Lady of Shallot by John William Waterhouse Throw Pillow
The Pre-Raphaelite oil painting Lady of Shallot by John William Waterhouse is based upon the poem of the same name by Alfred, Lord Tennyson. Condemned to a tower prison cell, the Lady could only weave what she saw through a mirror into a tapestry. One day, she saw Lancelot and the knights of Camelot riding by in her mirror and she dared to look directly out her window upon King Arthur’s Camelot. Escaping her curse, she floated down a river towards Camelot, where Lancelot and the knights found her dead body. Depicting the lady with her tapestry draped over the side of her river boat, the painting reflects the pre-Raphaelite emphasis on jewel-like colours, decorative patterns, medieval and early Renaissance compositional styles, and influences from the schools of Romanticism and Impressionism.

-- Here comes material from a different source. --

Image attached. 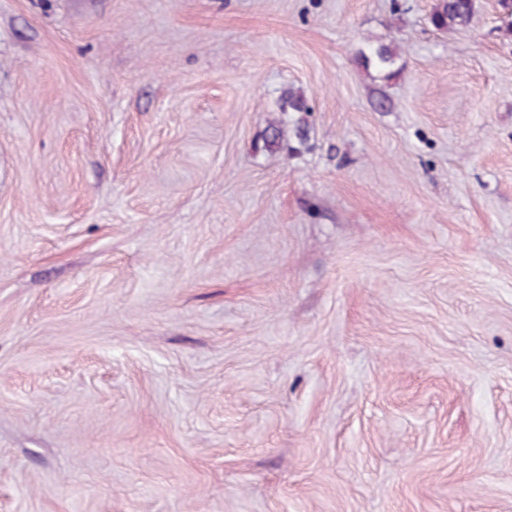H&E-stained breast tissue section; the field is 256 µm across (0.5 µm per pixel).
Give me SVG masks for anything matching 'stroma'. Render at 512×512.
<instances>
[{"mask_svg": "<svg viewBox=\"0 0 512 512\" xmlns=\"http://www.w3.org/2000/svg\"><path fill=\"white\" fill-rule=\"evenodd\" d=\"M436 2L0 0V512H512V0ZM474 10V0H439L430 15V22L440 31L465 28L470 24ZM360 58L366 69L372 68L385 78H389L399 71V54L392 43L369 45L365 51L360 52Z\"/></svg>", "mask_w": 512, "mask_h": 512, "instance_id": "stroma-1", "label": "stroma"}]
</instances>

John William Waterhouse (1849 - 1917) was an English painter of the Pre-Raphaelite school of the late 19th century. After studying at the British Royal Academy of Art, Waterhouse painted classical scenes from ancient Greek mythology, gradually acquiring the stylistic traits of the Pre-Raphaelites as well as the painterly qualities of the French Impressionists. Though overshadowed by the more famous members of the Pre-Raphaelite Brotherhood, Waterhouse exhibited with great success and produced many paintings with themes of female figures from mythology and the legends of King Arthur.